■ Assigned task: Write back every line of the listing exactly, excluding images.

■ Study material:
┄┄┄┄┄┄┄┄┄┄
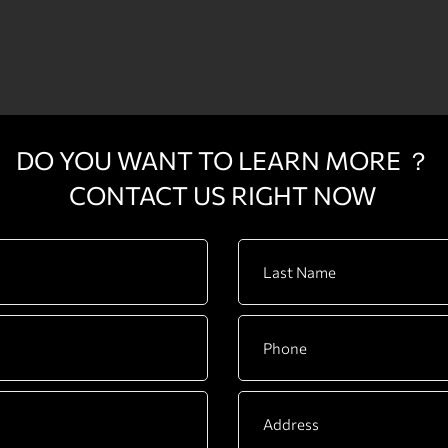
DO YOU WANT TO LEARN MORE ？
CONTACT US RIGHT NOW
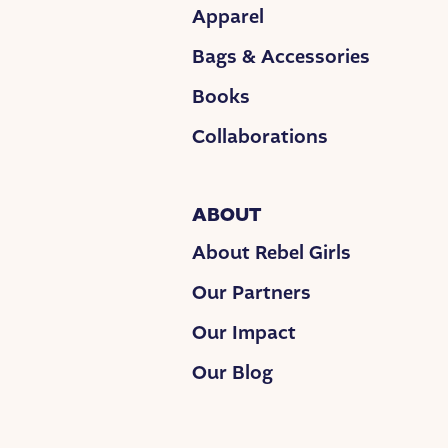
Apparel
Bags & Accessories
Books
Collaborations
ABOUT
About Rebel Girls
Our Partners
Our Impact
Our Blog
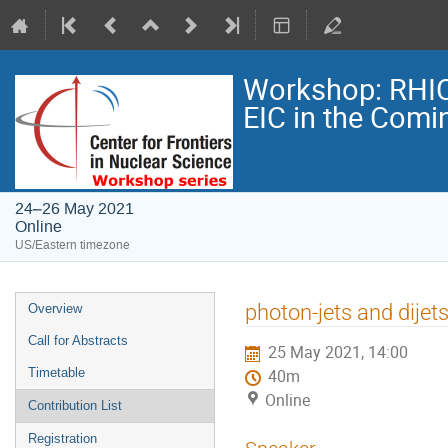
Workshop: RHIC
EIC in the Comi
24–26 May 2021
Online
US/Eastern timezone
photon-jets and dijet
Overview
Call for Abstracts
25 May 2021, 14:00
Timetable
40m
Online
Contribution List
Registration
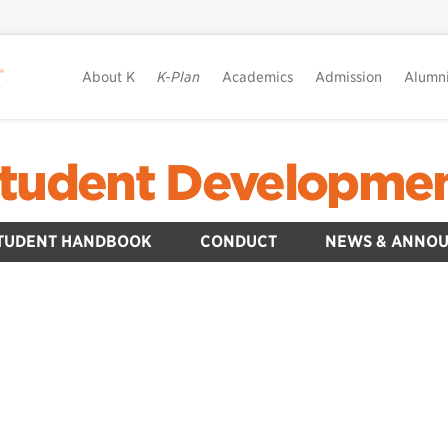
About K
K-Plan
Academics
Admission
Alumn
tudent Developme
TUDENT HANDBOOK
CONDUCT
NEWS & ANNO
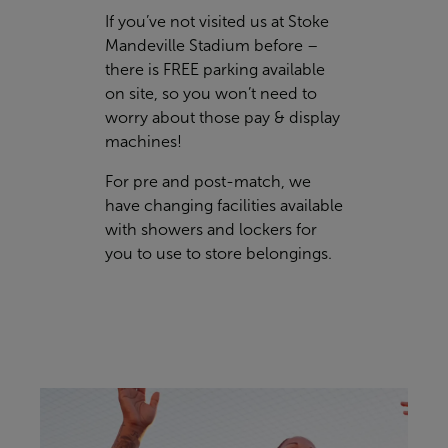
If you’ve not visited us at Stoke
Mandeville Stadium before –
there is FREE parking available
on site, so you won’t need to
worry about those pay & display
machines!
For pre and post-match, we
have changing facilities available
with showers and lockers for
you to use to store belongings.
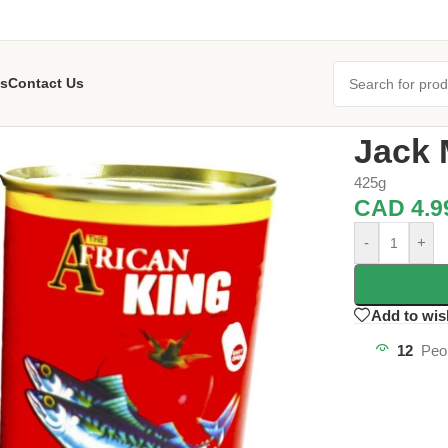
s
Contact Us
Home
/
Grocer
Jack 
425g
CAD
4.9
-
+
Add to wis
12
Peo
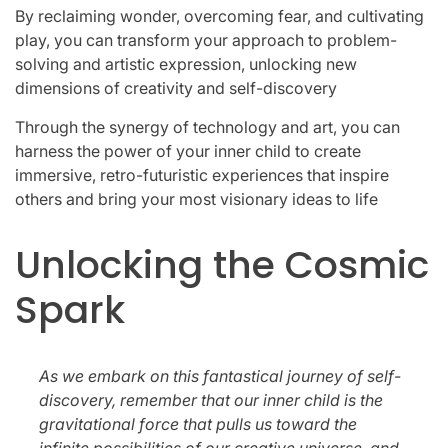
By reclaiming wonder, overcoming fear, and cultivating
play, you can transform your approach to problem-
solving and artistic expression, unlocking new
dimensions of creativity and self-discovery
Through the synergy of technology and art, you can
harness the power of your inner child to create
immersive, retro-futuristic experiences that inspire
others and bring your most visionary ideas to life
Unlocking the Cosmic
Spark
As we embark on this fantastical journey of self-
discovery, remember that our inner child is the
gravitational force that pulls us toward the
infinite possibilities of our creative universe, and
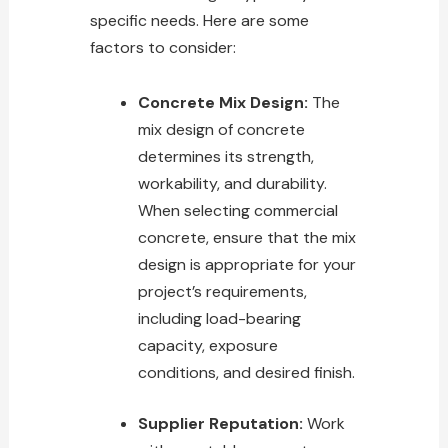
specific needs. Here are some
factors to consider:
Concrete Mix Design:
The
mix design of concrete
determines its strength,
workability, and durability.
When selecting commercial
concrete, ensure that the mix
design is appropriate for your
project’s requirements,
including load-bearing
capacity, exposure
conditions, and desired finish.
Supplier Reputation:
Work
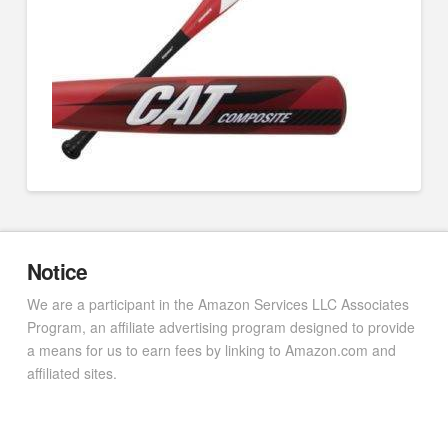
Notice
We are a participant in the Amazon Services LLC Associates
Program, an affiliate advertising program designed to provide
a means for us to earn fees by linking to Amazon.com and
affiliated sites.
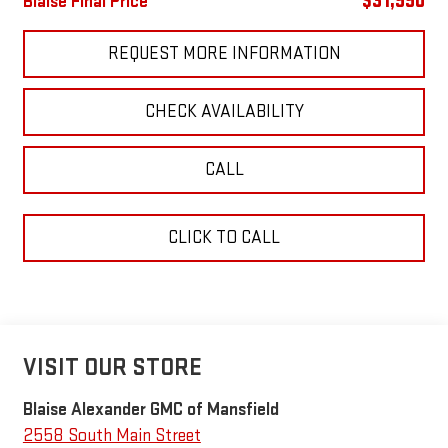
$31,990
Blaise Final Price
REQUEST MORE INFORMATION
CHECK AVAILABILITY
CALL
CLICK TO CALL
VISIT OUR STORE
Blaise Alexander GMC of Mansfield
2558 South Main Street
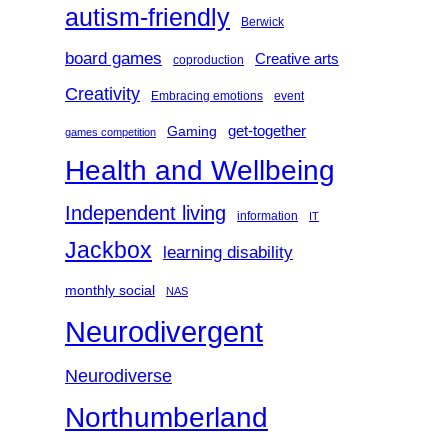
autism-friendly
Berwick
board games
Creative arts
coproduction
Creativity
Embracing emotions
event
get-together
Gaming
games competition
Health and Wellbeing
Independent living
information
IT
Jackbox
learning disability
monthly social
NAS
Neurodivergent
Neurodiverse
Northumberland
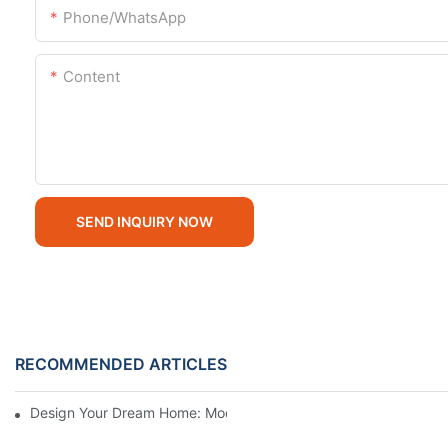
Phone/whatsApp
Content
SEND INQUIRY NOW
RECOMMENDED ARTICLES
Design Your Dream Home: Modern Modular Homes For Sale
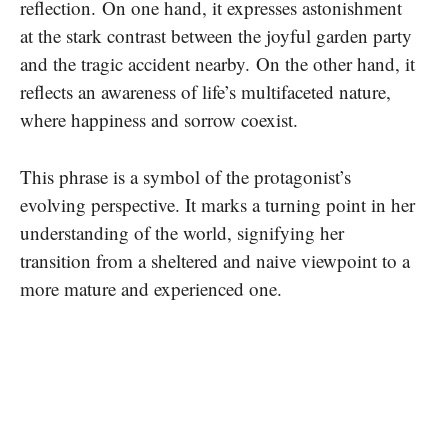
reflection.
On one hand, it expresses astonishment
at the stark contrast between the joyful garden party
and the tragic accident nearby.
On the other hand, it
reflects an awareness of life’s multifaceted nature,
where happiness and sorrow coexist.
This phrase is a symbol of the protagonist’s
evolving perspective. It marks a turning point in her
understanding of the world, signifying her
transition from a sheltered and naive viewpoint to a
more mature and experienced one.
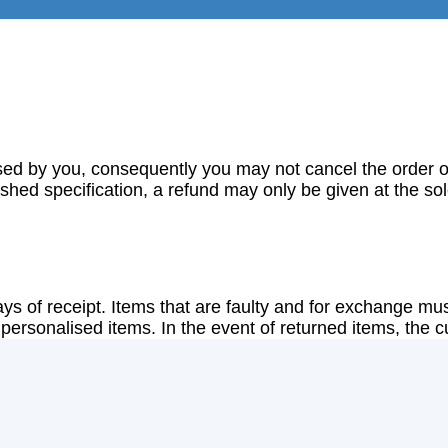
sed by you, consequently you may not cancel the order o
lished specification, a refund may only be given at the s
ys of receipt. Items that are faulty and for exchange must
ersonalised items. In the event of returned items, the cus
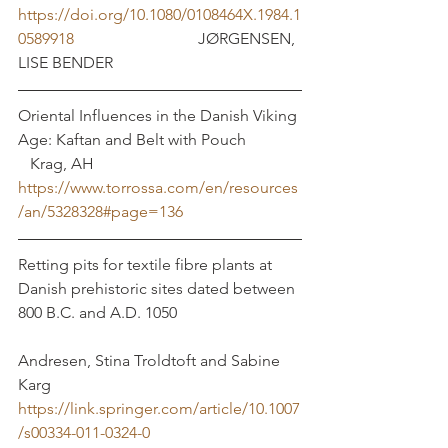
https://doi.org/10.1080/0108464X.1984.1
0589918
 		  	     JØRGENSEN, 
LISE BENDER 
Oriental Influences in the Danish Viking 
Age: Kaftan and Belt with Pouch              
   Krag, AH
https://www.torrossa.com/en/resources
/an/5328328#page=136
Retting pits for textile fibre plants at 
Danish prehistoric sites dated between 
800 B.C. and A.D. 1050			
Andresen, Stina Troldtoft and Sabine 
Karg
https://link.springer.com/article/10.1007
/s00334-011-0324-0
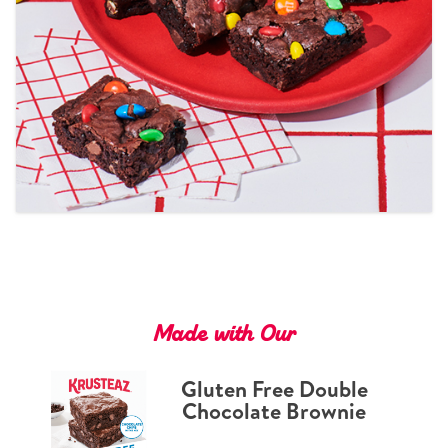
Tips and Tricks
Find in store
Contact Us
About Us
Made with Our
Gluten Free Double
Chocolate Brownie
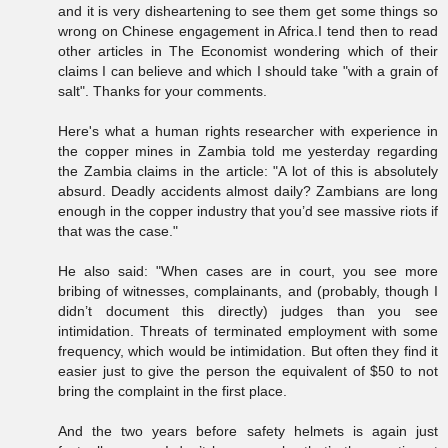
and it is very disheartening to see them get some things so
wrong on Chinese engagement in Africa.I tend then to read
other articles in The Economist wondering which of their
claims I can believe and which I should take "with a grain of
salt". Thanks for your comments.
Here's what a human rights researcher with experience in
the copper mines in Zambia told me yesterday regarding
the Zambia claims in the article: "A lot of this is absolutely
absurd. Deadly accidents almost daily? Zambians are long
enough in the copper industry that you’d see massive riots if
that was the case."
He also said: "When cases are in court, you see more
bribing of witnesses, complainants, and (probably, though I
didn’t document this directly) judges than you see
intimidation. Threats of terminated employment with some
frequency, which would be intimidation. But often they find it
easier just to give the person the equivalent of $50 to not
bring the complaint in the first place.
And the two years before safety helmets is again just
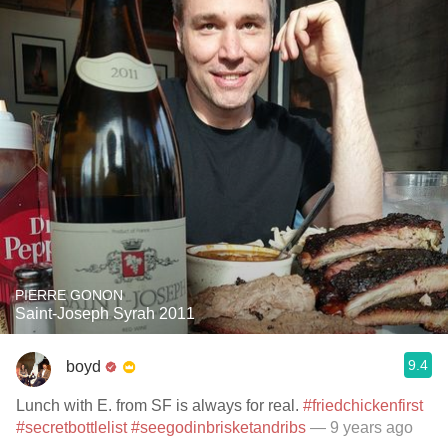
PIERRE GONON
Saint-Joseph Syrah 2011
9.4
boyd
Lunch with E. from SF is always for real.
#friedchickenfirst
#secretbottlelist
#seegodinbrisketandribs
— 9 years ago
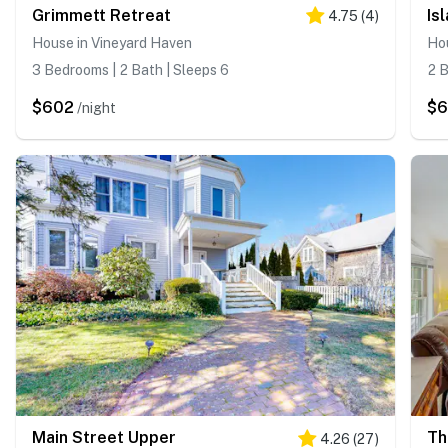
Grimmett Retreat
Is
4.75
(
4
)
House in Vineyard Haven
Ho
3 Bedrooms | 2 Bath | Sleeps 6
2 B
$602
$
/night
Main Street Upper
Th
4.26
(
27
)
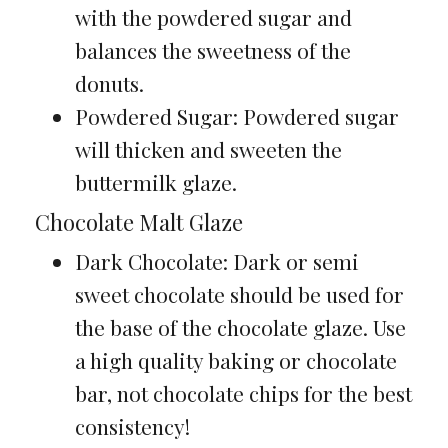
with the powdered sugar and
balances the sweetness of the
donuts.
Powdered Sugar: Powdered sugar
will thicken and sweeten the
buttermilk glaze.
Chocolate Malt Glaze
Dark Chocolate: Dark or semi
sweet chocolate should be used for
the base of the chocolate glaze. Use
a high quality baking or chocolate
bar, not chocolate chips for the best
consistency!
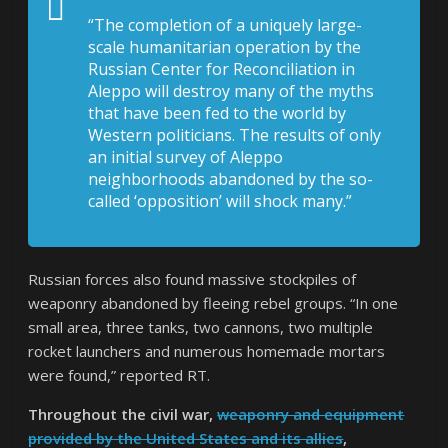
“The completion of a uniquely large-
scale humanitarian operation by the
Russian Center for Reconciliation in
Aleppo will destroy many of the myths
that have been fed to the world by
Western politicians. The results of only
an initial survey of Aleppo
neighborhoods abandoned by the so-
called ‘opposition’ will shock many.”
Russian forces also found massive stockpiles of
weaponry abandoned by fleeing rebel groups. “In one
small area, three tanks, two cannons, two multiple
rocket launchers and numerous homemade mortars
were found,” reported RT.
Throughout the civil war,
weaponry and equipment
provided by the United States and its allies
,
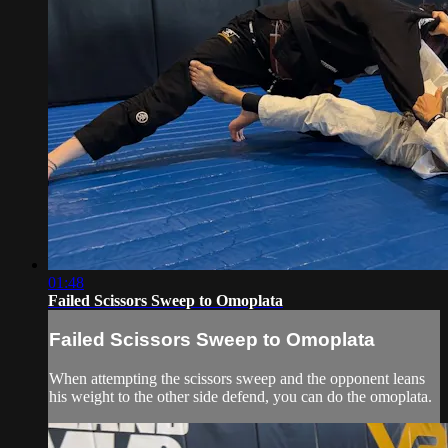
01:48
Failed Scissors Sweep to Omoplata
Failed Scissors Sweep to Omoplata
When attempting the scissors sweep and the opponent leans
his weight to the other side defend, you can do the omoplata.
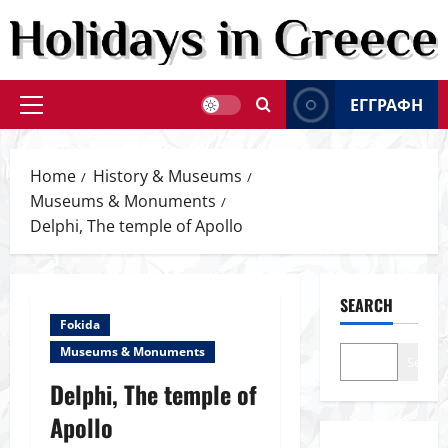
Skip
to
content
ΕΓΓΡΑΦΗ
Primary
Menu
Home
History & Museums
Museums & Monuments
Delphi, The temple of Apollo
SEARCH
Fokida
Museums & Monuments
Search
Delphi, The temple of
Apollo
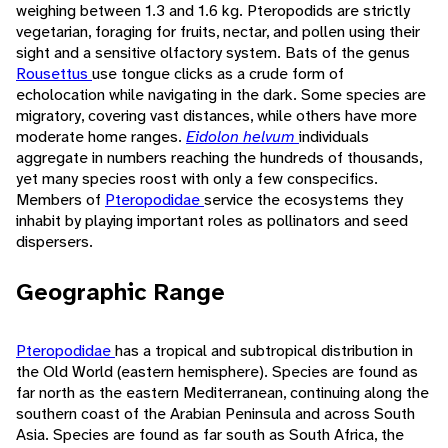
weighing between 1.3 and 1.6 kg. Pteropodids are strictly
vegetarian, foraging for fruits, nectar, and pollen using their
sight and a sensitive olfactory system. Bats of the genus
Rousettus
use tongue clicks as a crude form of
echolocation while navigating in the dark. Some species are
migratory, covering vast distances, while others have more
moderate home ranges.
Eidolon helvum
individuals
aggregate in numbers reaching the hundreds of thousands,
yet many species roost with only a few conspecifics.
Members of
Pteropodidae
service the ecosystems they
inhabit by playing important roles as pollinators and seed
dispersers.
Geographic Range
Pteropodidae
has a tropical and subtropical distribution in
the Old World (eastern hemisphere). Species are found as
far north as the eastern Mediterranean, continuing along the
southern coast of the Arabian Peninsula and across South
Asia. Species are found as far south as South Africa, the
┄┄┄┄┄┄┄┄┄┄
■ Exercise solution:
DO YOU WANT TO LEARN MORE ？
CONTACT US RIGHT NOW
Apparel
Bags & Accessories
Books
Collaborations
ABOUT
About Rebel Girls
Our Partners
Our Impact
Our Blog
Workshop: RHIC
EIC in the Comi
24–26 May 2021
Online
US/Eastern timezone
photon-jets and dijet
Overview
Call for Abstracts
25 May 2021, 14:00
Timetable
40m
Online
Contribution List
Registration
About K
K-Plan
Academics
Admission
Alumn
tudent Developme
TUDENT HANDBOOK
CONDUCT
NEWS & ANNO
If you’ve not visited us at Stoke
Mandeville Stadium before –
there is FREE parking available
on site, so you won’t need to
worry about those pay & display
machines!
For pre and post-match, we
have changing facilities available
with showers and lockers for
you to use to store belongings.
s
Contact Us
Home
/
Grocer
Jack 
425g
CAD
4.9
-
+
Add to wis
12
Peo
By reclaiming wonder, overcoming fear, and cultivating
play, you can transform your approach to problem-
solving and artistic expression, unlocking new
dimensions of creativity and self-discovery
Through the synergy of technology and art, you can
harness the power of your inner child to create
immersive, retro-futuristic experiences that inspire
others and bring your most visionary ideas to life
Unlocking the Cosmic
Spark
As we embark on this fantastical journey of self-
discovery, remember that our inner child is the
gravitational force that pulls us toward the
infinite possibilities of our creative universe, and
specific needs. Here are some
factors to consider:
Concrete Mix Design:
The
mix design of concrete
determines its strength,
workability, and durability.
When selecting commercial
concrete, ensure that the mix
design is appropriate for your
project’s requirements,
including load-bearing
capacity, exposure
conditions, and desired finish.
Supplier Reputation:
Work
Notice
We are a participant in the Amazon Services LLC Associates
Program, an affiliate advertising program designed to provide
a means for us to earn fees by linking to Amazon.com and
affiliated sites.
$31,990
Blaise Final Price
REQUEST MORE INFORMATION
CHECK AVAILABILITY
CALL
CLICK TO CALL
VISIT OUR STORE
Blaise Alexander GMC of Mansfield
2558 South Main Street
autism-friendly
Berwick
board games
Creative arts
coproduction
Creativity
Embracing emotions
event
get-together
Gaming
games competition
Health and Wellbeing
Independent living
information
IT
Jackbox
learning disability
monthly social
NAS
Neurodivergent
Neurodiverse
Northumberland
Phone/whatsApp
Content
SEND INQUIRY NOW
RECOMMENDED ARTICLES
Design Your Dream Home: Modern Modular Homes For Sale
reflection.
On one hand, it expresses astonishment
at the stark contrast between the joyful garden party
and the tragic accident nearby.
On the other hand, it
reflects an awareness of life’s multifaceted nature,
where happiness and sorrow coexist.
This phrase is a symbol of the protagonist’s
evolving perspective. It marks a turning point in her
understanding of the world, signifying her
transition from a sheltered and naive viewpoint to a
more mature and experienced one.
sed by you, consequently you may not cancel the order o
lished specification, a refund may only be given at the s
ys of receipt. Items that are faulty and for exchange must
ersonalised items. In the event of returned items, the cus
https://doi.org/10.1080/0108464X.1984.1
0589918
 		  	     JØRGENSEN, 
LISE BENDER 
Oriental Influences in the Danish Viking 
Age: Kaftan and Belt with Pouch              
   Krag, AH
https://www.torrossa.com/en/resources
/an/5328328#page=136
Retting pits for textile fibre plants at 
Danish prehistoric sites dated between 
800 B.C. and A.D. 1050			
Andresen, Stina Troldtoft and Sabine 
Karg
https://link.springer.com/article/10.1007
/s00334-011-0324-0
Tips and Tricks
Find in store
Contact Us
About Us
Made with Our
Gluten Free Double
Chocolate Brownie
and it is very disheartening to see them get some things so
wrong on Chinese engagement in Africa.I tend then to read
other articles in The Economist wondering which of their
claims I can believe and which I should take "with a grain of
salt". Thanks for your comments.
Here's what a human rights researcher with experience in
the copper mines in Zambia told me yesterday regarding
the Zambia claims in the article: "A lot of this is absolutely
absurd. Deadly accidents almost daily? Zambians are long
enough in the copper industry that you’d see massive riots if
that was the case."
He also said: "When cases are in court, you see more
bribing of witnesses, complainants, and (probably, though I
didn’t document this directly) judges than you see
intimidation. Threats of terminated employment with some
frequency, which would be intimidation. But often they find it
easier just to give the person the equivalent of $50 to not
bring the complaint in the first place.
And the two years before safety helmets is again just
PIERRE GONON
Saint-Joseph Syrah 2011
9.4
boyd
Lunch with E. from SF is always for real.
#friedchickenfirst
#secretbottlelist
#seegodinbrisketandribs
— 9 years ago
Grimmett Retreat
Is
4.75
(
4
)
House in Vineyard Haven
Ho
3 Bedrooms | 2 Bath | Sleeps 6
2 B
$602
$
/night
Main Street Upper
Th
4.26
(
27
)
with the powdered sugar and
balances the sweetness of the
donuts.
Powdered Sugar: Powdered sugar
will thicken and sweeten the
buttermilk glaze.
Chocolate Malt Glaze
Dark Chocolate: Dark or semi
sweet chocolate should be used for
the base of the chocolate glaze. Use
a high quality baking or chocolate
bar, not chocolate chips for the best
consistency!
“The completion of a uniquely large-
scale humanitarian operation by the
Russian Center for Reconciliation in
Aleppo will destroy many of the myths
that have been fed to the world by
Western politicians. The results of only
an initial survey of Aleppo
neighborhoods abandoned by the so-
called ‘opposition’ will shock many.”
Russian forces also found massive stockpiles of
weaponry abandoned by fleeing rebel groups. “In one
small area, three tanks, two cannons, two multiple
rocket launchers and numerous homemade mortars
were found,” reported RT.
Throughout the civil war,
weaponry and equipment
provided by the United States and its allies
,
01:48
Failed Scissors Sweep to Omoplata
Failed Scissors Sweep to Omoplata
When attempting the scissors sweep and the opponent leans
his weight to the other side defend, you can do the omoplata.
Skip
to
content
ΕΓΓΡΑΦΗ
Primary
Menu
Home
History & Museums
Museums & Monuments
Delphi, The temple of Apollo
SEARCH
Fokida
Museums & Monuments
Search
Delphi, The temple of
Apollo
weighing between 1.3 and 1.6 kg. Pteropodids are strictly
vegetarian, foraging for fruits, nectar, and pollen using their
sight and a sensitive olfactory system. Bats of the genus
Rousettus
use tongue clicks as a crude form of
echolocation while navigating in the dark. Some species are
migratory, covering vast distances, while others have more
moderate home ranges.
Eidolon helvum
individuals
aggregate in numbers reaching the hundreds of thousands,
yet many species roost with only a few conspecifics.
Members of
Pteropodidae
service the ecosystems they
inhabit by playing important roles as pollinators and seed
dispersers.
Geographic Range
Pteropodidae
has a tropical and subtropical distribution in
the Old World (eastern hemisphere). Species are found as
far north as the eastern Mediterranean, continuing along the
southern coast of the Arabian Peninsula and across South
Asia. Species are found as far south as South Africa, the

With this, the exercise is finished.